Jews had lived in Libya since the third century BCE, predating the Arab conquest of Libya in the seventh century. Most of Libya’s 38,000 Jews left during the anti-Jewish riots following the creation of the State of Israel in 1948. The remaining 4,000 to 7,000 Jews fled following the 1967 Six Day War. When Gaddafi came to power in 1969 he helped ensure that Jews stayed out by cancelling all debts owed to Jews, confiscating their properties, and bulldozing Jewish cemeteries.

Gaddafi spent decades conditioning Libya to hate Jews and to see them as responsible for the evils of the world, in order to further his own popular support. Now, this Jewish scapegoating appears to have come back to bite him, because in the end he himself is being labeled a ‘Jew’, perhaps because it more convenient than blaming their own people for his evil ways.

As Andrew Engel wrote in the Forward:

“Many of the Libyans I met reminded me of missionaries committed to spreading the word that Qaddafi was and always would be alien to Libyan soil.
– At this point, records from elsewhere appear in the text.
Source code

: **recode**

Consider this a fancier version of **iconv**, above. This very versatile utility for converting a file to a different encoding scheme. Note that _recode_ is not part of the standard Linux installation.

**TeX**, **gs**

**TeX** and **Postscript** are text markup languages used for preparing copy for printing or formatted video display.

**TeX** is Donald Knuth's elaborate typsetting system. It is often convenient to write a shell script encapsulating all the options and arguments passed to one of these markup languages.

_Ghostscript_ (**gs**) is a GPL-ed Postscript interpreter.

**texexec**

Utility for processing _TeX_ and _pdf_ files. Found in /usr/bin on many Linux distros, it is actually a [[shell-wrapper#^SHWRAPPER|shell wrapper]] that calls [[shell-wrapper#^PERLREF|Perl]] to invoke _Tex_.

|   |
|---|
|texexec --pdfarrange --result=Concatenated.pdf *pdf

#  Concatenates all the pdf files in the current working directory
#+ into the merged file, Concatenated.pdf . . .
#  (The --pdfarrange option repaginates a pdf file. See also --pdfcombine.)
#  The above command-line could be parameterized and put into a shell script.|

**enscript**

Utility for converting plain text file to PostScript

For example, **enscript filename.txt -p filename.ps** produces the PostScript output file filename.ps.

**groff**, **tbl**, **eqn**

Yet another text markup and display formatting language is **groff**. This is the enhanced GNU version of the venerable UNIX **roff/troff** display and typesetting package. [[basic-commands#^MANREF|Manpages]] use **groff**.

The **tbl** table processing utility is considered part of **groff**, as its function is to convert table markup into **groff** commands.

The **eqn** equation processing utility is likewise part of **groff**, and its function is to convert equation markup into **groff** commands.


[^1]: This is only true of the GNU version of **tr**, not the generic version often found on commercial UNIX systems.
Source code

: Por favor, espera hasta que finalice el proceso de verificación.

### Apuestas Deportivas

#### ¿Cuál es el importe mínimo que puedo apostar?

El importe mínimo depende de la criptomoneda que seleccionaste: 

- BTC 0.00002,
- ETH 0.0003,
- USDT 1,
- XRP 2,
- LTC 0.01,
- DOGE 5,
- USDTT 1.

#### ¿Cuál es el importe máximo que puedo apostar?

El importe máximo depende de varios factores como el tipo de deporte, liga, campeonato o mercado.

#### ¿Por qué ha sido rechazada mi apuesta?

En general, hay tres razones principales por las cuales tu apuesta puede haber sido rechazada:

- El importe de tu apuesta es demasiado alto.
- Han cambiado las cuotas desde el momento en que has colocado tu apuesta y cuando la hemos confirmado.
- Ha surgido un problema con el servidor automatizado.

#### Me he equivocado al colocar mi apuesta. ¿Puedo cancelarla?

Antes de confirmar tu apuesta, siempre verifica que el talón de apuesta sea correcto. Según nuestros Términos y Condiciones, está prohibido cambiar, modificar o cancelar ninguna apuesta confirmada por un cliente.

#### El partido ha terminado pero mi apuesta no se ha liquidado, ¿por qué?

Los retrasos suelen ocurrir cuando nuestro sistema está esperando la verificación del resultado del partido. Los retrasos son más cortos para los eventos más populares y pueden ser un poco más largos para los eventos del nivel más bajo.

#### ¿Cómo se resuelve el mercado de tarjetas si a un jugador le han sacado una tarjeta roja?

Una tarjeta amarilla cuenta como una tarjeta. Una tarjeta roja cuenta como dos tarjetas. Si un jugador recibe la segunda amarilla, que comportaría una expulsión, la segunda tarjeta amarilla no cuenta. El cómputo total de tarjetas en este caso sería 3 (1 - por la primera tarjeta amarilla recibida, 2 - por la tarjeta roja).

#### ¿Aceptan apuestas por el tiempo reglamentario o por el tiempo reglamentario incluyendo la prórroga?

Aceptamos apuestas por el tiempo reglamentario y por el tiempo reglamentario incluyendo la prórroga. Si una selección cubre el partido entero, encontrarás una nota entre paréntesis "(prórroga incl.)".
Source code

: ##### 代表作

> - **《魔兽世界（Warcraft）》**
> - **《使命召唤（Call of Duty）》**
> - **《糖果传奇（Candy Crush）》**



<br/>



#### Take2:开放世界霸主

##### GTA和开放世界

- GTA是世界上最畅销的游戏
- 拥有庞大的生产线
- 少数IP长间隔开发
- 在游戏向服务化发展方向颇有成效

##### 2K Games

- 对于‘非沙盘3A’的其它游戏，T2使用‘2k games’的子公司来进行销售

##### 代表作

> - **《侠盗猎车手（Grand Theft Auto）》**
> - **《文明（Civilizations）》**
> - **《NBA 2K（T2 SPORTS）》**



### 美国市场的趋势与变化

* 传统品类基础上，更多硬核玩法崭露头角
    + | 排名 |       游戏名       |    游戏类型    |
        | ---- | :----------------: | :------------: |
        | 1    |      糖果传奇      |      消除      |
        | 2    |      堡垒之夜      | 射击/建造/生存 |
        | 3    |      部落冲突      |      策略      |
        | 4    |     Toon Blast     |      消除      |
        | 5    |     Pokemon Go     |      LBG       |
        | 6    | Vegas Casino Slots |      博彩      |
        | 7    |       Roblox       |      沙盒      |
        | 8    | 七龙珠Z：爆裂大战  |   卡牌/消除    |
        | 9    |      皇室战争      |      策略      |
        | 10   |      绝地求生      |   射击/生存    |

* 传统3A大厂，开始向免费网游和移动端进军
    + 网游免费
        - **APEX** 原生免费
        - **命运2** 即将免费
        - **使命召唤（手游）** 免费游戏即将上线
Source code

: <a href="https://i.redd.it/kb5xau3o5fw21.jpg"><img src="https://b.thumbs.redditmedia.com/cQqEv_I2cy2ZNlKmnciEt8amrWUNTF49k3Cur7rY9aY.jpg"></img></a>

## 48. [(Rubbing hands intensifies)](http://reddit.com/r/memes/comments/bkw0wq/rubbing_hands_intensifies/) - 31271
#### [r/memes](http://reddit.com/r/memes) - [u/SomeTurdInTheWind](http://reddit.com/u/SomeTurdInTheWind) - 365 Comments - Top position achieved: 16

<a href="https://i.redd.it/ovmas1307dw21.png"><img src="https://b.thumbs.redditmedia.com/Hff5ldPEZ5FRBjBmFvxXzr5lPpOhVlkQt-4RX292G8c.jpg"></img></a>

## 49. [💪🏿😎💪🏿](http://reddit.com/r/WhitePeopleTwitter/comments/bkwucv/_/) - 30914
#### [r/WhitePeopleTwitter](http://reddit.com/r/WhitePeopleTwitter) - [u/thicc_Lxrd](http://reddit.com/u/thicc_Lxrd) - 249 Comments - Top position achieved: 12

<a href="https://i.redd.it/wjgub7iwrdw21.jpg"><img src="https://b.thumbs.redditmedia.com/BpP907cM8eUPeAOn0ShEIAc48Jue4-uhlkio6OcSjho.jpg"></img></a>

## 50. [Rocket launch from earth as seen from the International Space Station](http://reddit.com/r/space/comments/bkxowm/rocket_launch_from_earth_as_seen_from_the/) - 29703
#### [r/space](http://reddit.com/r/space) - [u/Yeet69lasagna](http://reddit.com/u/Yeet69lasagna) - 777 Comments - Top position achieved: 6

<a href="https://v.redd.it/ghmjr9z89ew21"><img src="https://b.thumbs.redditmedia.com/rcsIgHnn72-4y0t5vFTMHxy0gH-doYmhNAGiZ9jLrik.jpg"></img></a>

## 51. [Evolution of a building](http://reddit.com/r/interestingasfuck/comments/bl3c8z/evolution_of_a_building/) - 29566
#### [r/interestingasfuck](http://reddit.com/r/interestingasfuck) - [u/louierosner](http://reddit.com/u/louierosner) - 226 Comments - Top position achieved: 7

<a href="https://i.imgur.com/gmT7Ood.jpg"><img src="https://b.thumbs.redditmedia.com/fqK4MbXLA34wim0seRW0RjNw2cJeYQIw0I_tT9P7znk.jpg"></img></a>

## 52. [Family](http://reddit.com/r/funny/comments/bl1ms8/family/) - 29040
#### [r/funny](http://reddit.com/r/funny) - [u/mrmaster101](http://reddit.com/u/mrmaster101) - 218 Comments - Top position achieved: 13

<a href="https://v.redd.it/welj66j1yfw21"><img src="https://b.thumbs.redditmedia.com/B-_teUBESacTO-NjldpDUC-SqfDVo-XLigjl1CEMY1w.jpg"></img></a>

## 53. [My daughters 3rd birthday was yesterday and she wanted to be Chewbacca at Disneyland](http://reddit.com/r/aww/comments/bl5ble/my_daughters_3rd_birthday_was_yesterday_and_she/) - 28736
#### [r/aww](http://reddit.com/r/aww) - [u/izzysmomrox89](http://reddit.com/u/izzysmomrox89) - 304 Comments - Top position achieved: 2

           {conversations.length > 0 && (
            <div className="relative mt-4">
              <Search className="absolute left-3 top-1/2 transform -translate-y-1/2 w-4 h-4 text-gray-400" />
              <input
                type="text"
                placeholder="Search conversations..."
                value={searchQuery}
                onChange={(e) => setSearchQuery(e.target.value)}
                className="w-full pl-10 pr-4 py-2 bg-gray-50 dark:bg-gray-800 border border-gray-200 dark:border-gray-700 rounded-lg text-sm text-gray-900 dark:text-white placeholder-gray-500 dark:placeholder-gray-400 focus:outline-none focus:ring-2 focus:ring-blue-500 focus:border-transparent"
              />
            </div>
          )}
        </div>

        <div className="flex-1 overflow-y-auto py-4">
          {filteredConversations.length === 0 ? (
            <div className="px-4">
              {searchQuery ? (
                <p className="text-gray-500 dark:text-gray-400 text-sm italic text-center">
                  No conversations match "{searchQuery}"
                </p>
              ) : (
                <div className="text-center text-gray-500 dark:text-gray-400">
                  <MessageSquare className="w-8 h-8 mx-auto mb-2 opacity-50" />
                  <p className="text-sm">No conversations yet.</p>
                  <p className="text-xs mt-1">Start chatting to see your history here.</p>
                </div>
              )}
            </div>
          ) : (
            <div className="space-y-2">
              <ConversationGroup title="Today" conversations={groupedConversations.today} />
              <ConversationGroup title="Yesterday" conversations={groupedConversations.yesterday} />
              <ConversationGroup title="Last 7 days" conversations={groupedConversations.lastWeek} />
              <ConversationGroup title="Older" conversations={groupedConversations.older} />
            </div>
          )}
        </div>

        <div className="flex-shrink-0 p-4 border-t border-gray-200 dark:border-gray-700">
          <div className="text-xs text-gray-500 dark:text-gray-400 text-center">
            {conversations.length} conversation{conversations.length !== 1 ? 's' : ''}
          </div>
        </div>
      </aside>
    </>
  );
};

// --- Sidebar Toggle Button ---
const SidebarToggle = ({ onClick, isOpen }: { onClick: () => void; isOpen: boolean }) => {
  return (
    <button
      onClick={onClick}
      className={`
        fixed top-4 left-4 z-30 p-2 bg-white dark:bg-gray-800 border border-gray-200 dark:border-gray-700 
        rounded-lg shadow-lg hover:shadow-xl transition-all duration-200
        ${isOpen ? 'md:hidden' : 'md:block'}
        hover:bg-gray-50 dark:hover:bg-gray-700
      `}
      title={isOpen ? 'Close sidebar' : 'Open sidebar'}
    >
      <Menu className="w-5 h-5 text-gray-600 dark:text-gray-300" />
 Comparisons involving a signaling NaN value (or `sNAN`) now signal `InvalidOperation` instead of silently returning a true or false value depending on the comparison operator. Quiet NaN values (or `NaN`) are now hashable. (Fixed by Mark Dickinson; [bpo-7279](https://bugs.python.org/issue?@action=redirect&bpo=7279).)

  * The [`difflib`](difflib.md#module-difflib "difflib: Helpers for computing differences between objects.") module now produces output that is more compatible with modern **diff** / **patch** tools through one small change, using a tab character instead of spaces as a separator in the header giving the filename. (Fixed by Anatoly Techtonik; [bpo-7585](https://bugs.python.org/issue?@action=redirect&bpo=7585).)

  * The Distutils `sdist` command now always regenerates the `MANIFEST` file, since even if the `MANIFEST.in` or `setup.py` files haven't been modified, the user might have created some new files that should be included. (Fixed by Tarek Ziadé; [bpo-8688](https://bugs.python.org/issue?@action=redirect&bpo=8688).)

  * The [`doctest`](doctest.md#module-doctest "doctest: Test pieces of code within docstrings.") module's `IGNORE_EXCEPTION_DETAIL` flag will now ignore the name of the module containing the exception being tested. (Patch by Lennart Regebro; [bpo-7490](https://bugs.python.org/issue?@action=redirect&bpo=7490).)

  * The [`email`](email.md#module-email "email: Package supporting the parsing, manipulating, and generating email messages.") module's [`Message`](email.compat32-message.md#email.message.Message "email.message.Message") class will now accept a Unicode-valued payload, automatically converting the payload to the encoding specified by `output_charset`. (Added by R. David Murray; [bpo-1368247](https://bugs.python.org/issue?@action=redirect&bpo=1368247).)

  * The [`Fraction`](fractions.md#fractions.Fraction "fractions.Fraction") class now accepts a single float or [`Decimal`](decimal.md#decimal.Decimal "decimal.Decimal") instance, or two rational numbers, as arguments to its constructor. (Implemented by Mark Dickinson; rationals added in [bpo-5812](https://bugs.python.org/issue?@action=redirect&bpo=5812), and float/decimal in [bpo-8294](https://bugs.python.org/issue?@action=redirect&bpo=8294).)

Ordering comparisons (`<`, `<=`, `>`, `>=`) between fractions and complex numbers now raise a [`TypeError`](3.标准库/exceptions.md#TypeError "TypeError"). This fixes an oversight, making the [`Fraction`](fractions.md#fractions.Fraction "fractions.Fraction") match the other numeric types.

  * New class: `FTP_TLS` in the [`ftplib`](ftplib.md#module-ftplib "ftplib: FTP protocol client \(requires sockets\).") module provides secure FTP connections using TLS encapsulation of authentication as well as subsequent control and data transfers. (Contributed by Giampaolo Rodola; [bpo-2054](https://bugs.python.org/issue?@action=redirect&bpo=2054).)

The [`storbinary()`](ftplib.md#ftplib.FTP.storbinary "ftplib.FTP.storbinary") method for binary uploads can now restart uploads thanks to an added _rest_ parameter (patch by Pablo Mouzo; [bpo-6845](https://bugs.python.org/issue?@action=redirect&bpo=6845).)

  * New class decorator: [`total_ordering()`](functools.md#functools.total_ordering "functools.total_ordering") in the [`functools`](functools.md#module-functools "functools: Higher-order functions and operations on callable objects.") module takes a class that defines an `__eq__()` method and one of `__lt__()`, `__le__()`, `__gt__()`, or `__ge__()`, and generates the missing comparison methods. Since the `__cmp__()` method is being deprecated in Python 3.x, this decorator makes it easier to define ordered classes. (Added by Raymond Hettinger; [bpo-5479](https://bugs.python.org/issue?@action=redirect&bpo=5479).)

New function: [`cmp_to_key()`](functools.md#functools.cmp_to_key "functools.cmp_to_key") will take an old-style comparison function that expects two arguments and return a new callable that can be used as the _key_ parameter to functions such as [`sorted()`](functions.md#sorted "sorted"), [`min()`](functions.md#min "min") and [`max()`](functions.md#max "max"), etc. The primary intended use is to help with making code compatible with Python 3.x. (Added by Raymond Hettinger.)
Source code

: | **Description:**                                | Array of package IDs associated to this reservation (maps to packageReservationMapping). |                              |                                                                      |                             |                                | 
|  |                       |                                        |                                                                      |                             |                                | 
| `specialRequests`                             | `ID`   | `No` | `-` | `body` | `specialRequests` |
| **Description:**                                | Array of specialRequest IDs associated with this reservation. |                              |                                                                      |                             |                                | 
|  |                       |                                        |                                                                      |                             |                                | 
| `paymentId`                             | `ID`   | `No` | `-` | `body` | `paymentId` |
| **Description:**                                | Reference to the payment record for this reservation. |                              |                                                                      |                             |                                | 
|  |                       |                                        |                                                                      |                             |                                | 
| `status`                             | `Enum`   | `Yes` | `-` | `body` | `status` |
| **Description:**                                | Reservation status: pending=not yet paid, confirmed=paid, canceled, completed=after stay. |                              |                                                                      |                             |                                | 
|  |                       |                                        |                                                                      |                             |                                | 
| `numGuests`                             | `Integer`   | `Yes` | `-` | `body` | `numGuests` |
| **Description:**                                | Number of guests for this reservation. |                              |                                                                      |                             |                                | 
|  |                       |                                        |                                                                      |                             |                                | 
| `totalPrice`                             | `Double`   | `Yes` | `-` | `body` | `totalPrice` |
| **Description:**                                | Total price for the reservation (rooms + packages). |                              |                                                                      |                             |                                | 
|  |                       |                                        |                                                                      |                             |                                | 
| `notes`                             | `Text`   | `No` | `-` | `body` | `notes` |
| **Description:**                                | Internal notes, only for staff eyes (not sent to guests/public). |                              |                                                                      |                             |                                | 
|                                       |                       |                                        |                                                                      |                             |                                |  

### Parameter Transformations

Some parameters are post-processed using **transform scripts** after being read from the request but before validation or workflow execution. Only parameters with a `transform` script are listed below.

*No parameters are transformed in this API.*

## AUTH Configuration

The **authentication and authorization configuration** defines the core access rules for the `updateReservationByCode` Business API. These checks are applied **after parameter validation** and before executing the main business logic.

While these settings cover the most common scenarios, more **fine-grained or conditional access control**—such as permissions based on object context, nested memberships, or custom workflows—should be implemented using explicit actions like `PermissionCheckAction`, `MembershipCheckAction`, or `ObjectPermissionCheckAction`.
It was almost as if the taxi driver, Mohammed and the brigade commander – by invoking two of the Arab world’s greatest evils, Zionism and colonialism (by the hands of the Italians) – had accomplished an amazing feat of disassociation between themselves and the man who ruled them for most of their lives, as if they were saying: ‘You know, Qaddafi was not one of us. A Libyan could not have done what he did.’ It was a refusal to come to terms with Libya’s own past. Even a dictator, after all, requires popular support from some segments of society to rule for more than four decades…

Even if Qaddafi had Jewish ancestry, his completion of the ethnic cleansing of Libya’s Jews, his support for terrorism against Israel and Western targets and his backing for Palestinian fighters against Israel during the Lebanese Civil War…defies any claim that he identified or practiced as a Jew.

Libyans today may find it convenient to participate in an act of collective scapegoating and denial, a refusal to admit that one of their own could rise to such power only to demean and dominate his own people. But a country unable to come to terms with its history may find itself incapable of building the successful, inclusive democracy it has promised the world.”

Similarly, veteran Israeli columnist Evelyn Gordon noted that the prevalence of antisemitic conspiracy theories can only damage the prospects of Arab states like Libya:

“People who consistently blame an outside agency for their problems – whether it’s Jews, Western colonialism or anything else – are incapable of building any kind of decent society. You can’t fix a problem if you consider it beyond your control, and if it’s someone else’s fault, it is beyond your control. Only when people acknowledge that they have contributed to their own problems can they begin to seek solutions.

That’s why Arab anti-Semitism matters so desperately – not because of the threat it poses to Israel, though that is real, but because of the threat it poses to Arab countries’ own development.”

While many things may change in post revolutionary Libya, it appears that the prevalence of antisemitism is not one of them. Moreover, this likely bodes poorly for the countries future.